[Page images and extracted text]
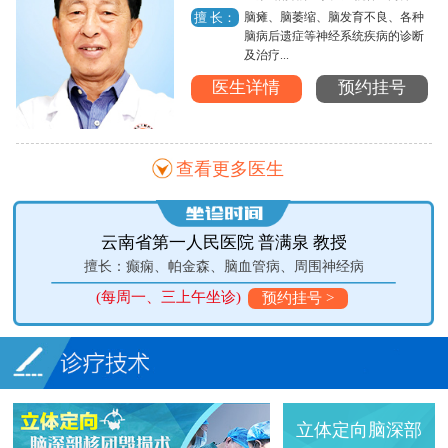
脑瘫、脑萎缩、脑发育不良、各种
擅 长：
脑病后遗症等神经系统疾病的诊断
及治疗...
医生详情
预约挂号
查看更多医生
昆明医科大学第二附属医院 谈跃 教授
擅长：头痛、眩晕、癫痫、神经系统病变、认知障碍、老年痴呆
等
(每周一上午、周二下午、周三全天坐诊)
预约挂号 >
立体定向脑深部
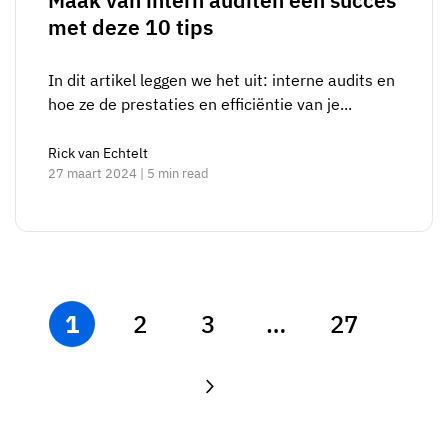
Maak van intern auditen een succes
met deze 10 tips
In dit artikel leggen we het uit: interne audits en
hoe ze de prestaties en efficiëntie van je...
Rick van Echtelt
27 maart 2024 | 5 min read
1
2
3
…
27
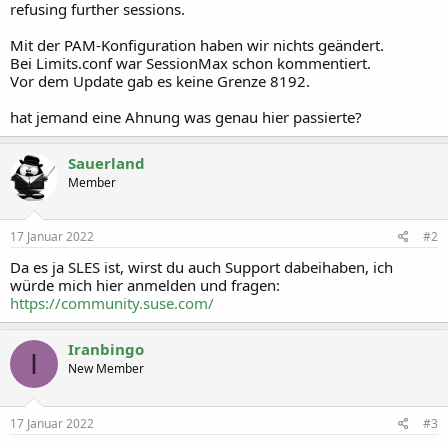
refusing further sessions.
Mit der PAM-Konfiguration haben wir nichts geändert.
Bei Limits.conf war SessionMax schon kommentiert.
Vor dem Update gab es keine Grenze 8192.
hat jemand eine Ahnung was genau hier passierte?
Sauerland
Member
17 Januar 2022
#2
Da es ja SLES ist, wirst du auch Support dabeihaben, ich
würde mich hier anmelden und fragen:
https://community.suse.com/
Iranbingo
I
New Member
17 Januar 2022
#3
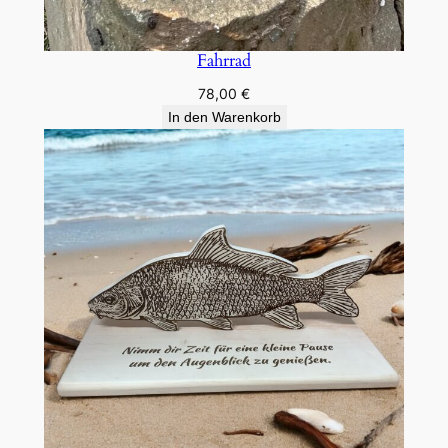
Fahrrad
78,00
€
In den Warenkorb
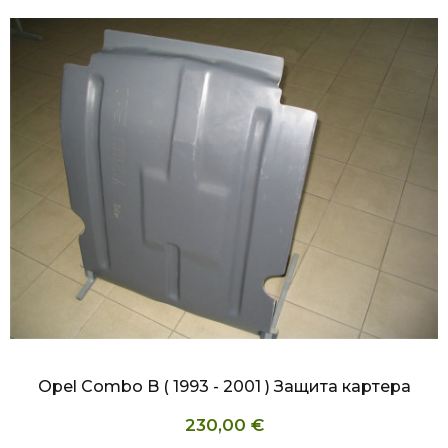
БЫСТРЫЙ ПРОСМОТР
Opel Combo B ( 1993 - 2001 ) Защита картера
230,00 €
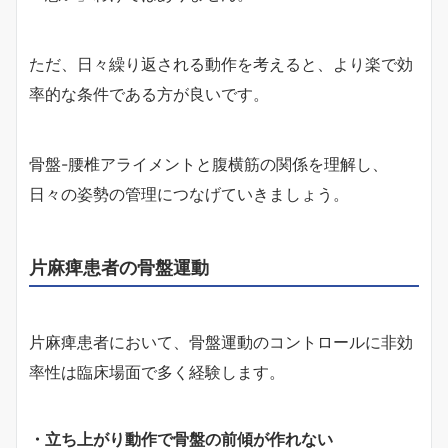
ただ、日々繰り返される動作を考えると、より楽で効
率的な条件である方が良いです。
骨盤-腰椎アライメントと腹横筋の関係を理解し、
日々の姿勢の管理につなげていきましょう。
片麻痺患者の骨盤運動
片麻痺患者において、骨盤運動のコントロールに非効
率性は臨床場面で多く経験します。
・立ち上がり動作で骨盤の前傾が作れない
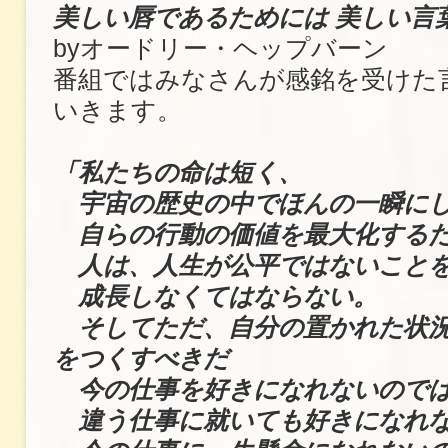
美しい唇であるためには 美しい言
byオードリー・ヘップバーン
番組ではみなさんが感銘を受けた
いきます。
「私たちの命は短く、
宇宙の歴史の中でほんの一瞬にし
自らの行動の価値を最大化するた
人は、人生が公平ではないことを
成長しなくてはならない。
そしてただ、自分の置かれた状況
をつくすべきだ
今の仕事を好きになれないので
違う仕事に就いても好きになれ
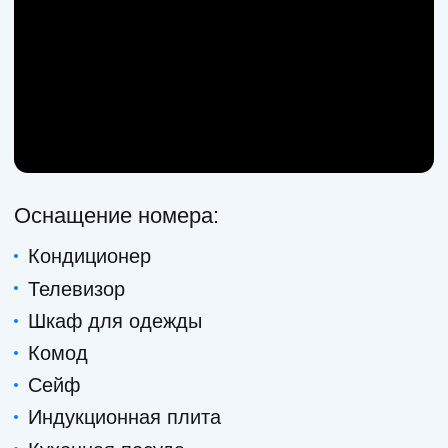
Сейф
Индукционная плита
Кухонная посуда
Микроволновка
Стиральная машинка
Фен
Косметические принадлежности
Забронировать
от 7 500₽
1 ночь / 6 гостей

EXERCISE:
Copy exactly what appears in the entries, beginning with the first line and ending with the line that has "refusing further sessions.", but not the pictures.

RESPONSE TO THIS EXERCISE:
脑瘫、脑萎缩、脑发育不良、各种
擅 长：
脑病后遗症等神经系统疾病的诊断
及治疗...
医生详情
预约挂号
查看更多医生
昆明医科大学第二附属医院 谈跃 教授
擅长：头痛、眩晕、癫痫、神经系统病变、认知障碍、老年痴呆
等
(每周一上午、周二下午、周三全天坐诊)
预约挂号 >
立体定向脑深部
Maak van intern auditen een succes
met deze 10 tips
In dit artikel leggen we het uit: interne audits en
hoe ze de prestaties en efficiëntie van je...
Rick van Echtelt
27 maart 2024 | 5 min read
1
2
3
…
27
refusing further sessions.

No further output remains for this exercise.